Cloud knowledge is cloud power
To gain visibility into your cloud spend you can use several tools and reports to investigate. I’ll be focusing on AWS and GCP as Wix is mainly working with these two vendors.
AWS Tools
You have “out-of-the-box” tools such as Cost Explorer to show graphs and trends, Trusted Advisor which provides right-sizing recommendations and other cost recommendations such as purchasing plans (reservations, Saving Plans, spot instances, etc.), budgets alerts and more.
The most powerful tool you can use for cost management are tags. Cost allocation tags can create complete visibility on your infrastructure, separating a single account activity into business units, service descriptions, agenda owners, and more. You can enable the tags that are interesting for you in the cost reports thereby gaining huge insights into your organization’s cloud activities.
For more technical engineers that want to automate things, you have the cost explorer API, and SDK libraries supporting Go, Python, PHP, Ruby, .NET, Java and more to connect to your EC2 activities, CloudWatch metrics, etc.
AWS Reports
- DBR or Detailed billing report – this is the legacy report that contains your usage information
- CUR or Cost and allocation report – this is the main billing report that contains not only usage and cost information, but also technical information as well (from the CPU clock speed and the number of virtual cores), as well as details on any existing reservations and Saving Plans.
Both reports are exported to S3 and can be used as a data source for your own dashboarding tool.
GCP Tools
Google has a “Compute Engine rightsizing recommendation” out of the box and a “Report” page with a utilization graph where you can see your activities. It also has different purchasing plans like committed usage (similar to AWS’s reservations and Savings Plans) and Preemptible machines (like AWS’s spot instances). You can manage your budget and alerts with automated budget actions, billing export and billing APIs.
Google also supports tags (known as labels in GCP), but has somewhat limited capabilities as Keys and values can contain only lowercase letters, numeric characters, underscores, and dashes. All characters must use UTF-8 encoding, etc.
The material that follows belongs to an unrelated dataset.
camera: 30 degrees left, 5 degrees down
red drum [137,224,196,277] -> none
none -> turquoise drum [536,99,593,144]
Google also has client libraries integrated with the major services of GCP supporting Go, Java, Node.js, Python, Ruby and more.
GCP Reports
GCP doesn’t support a traditional report object, and the billing information is written to BigQuery among several billing tables that are connected. If you want to use all the detailed information on your billing you’ll have to query BQ to get the relevant billing information.
FinOps is forever
FinOps (or how we call it at Wix – Cloud Financial Engineering) is not a one-time effort, but an ongoing, challenging, day-to-day effort.
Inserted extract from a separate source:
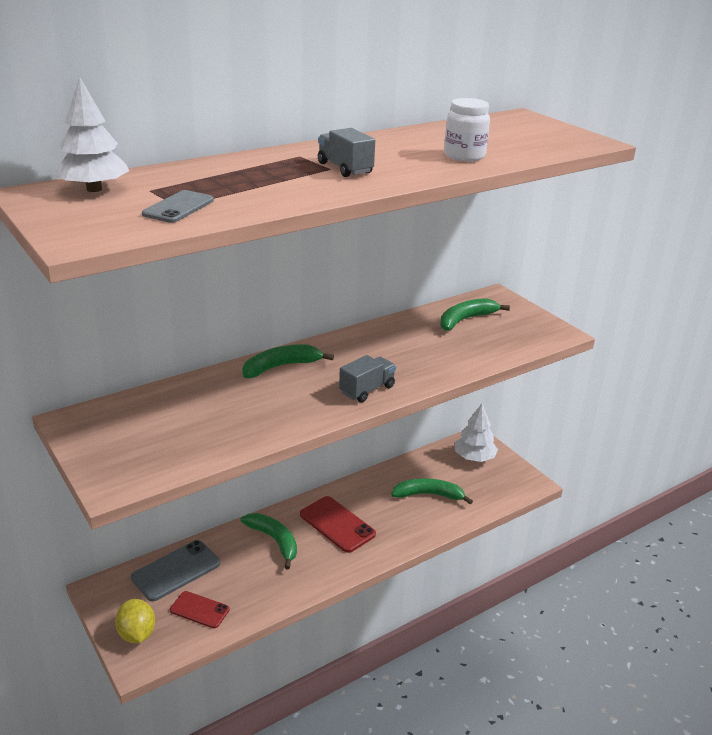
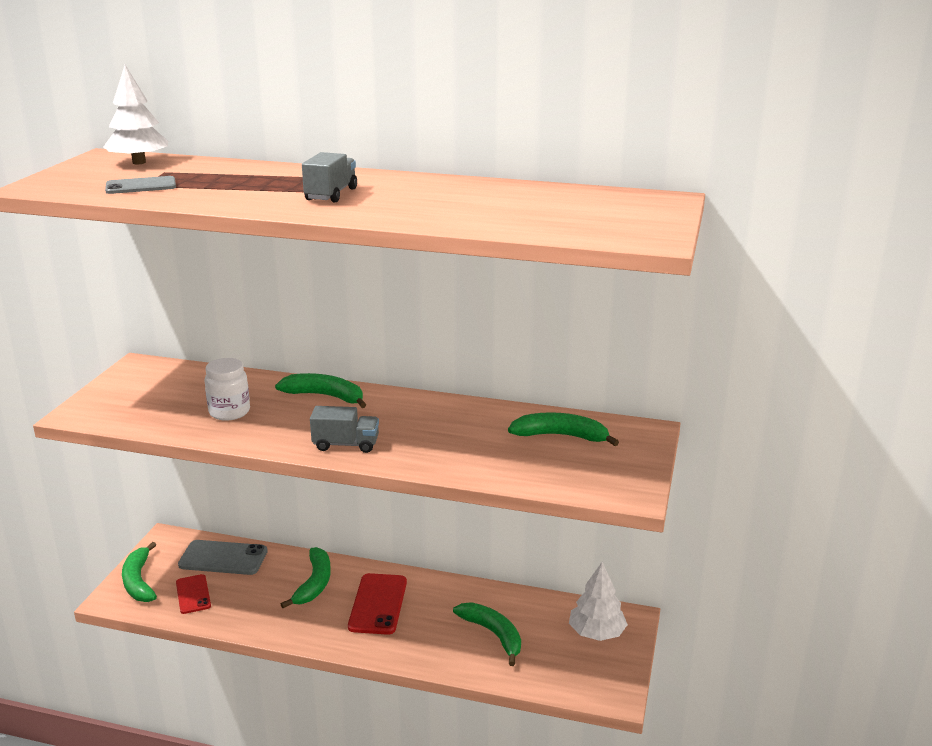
camera: 50 degrees right, 5 degrees down
yellow lemon [115,599,155,643] -> green banana [122,542,157,602]
white jar [444,98,490,161] -> white jar moved to [205,358,250,421]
We have just done a basic overview of some the most common questions you need to ask when evaluating your deployment architecture. As we have shown, it’s not enough just knowing what will solve your problem technically. You really need to think about what is the most cost-effective solution available before making a decision. Likewise, we have covered some of the more basic tools and reports available that you need to be familiar with to understand your cloud spend.
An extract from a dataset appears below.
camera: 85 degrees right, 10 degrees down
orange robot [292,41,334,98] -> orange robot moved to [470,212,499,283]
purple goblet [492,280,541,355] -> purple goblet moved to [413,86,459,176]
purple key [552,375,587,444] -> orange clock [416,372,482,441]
But this is just the beginning. The value that a FinOps engineer brings to a company is huge and plays an integral part of either a CCOE (cloud center of excellence) or any other team dedicated to monitor, govern and set KPIs for organizations’ cloud expenses.
The best part is that you don’t need to know it all or do it all yourself.
Many companies, such as Spot.io can provide the knowledge and automations to help you succeed in this journey, from creating deep cost visibility to actually running your infrastructure for you in the most optimal way, so you can enjoy the savings without having to worry about availability or needing to get involved in managing all the underlying infrastructure yourself.
If you have read this post until here, you have already taken your first step in your journey to FinOps excellence. Safe travels!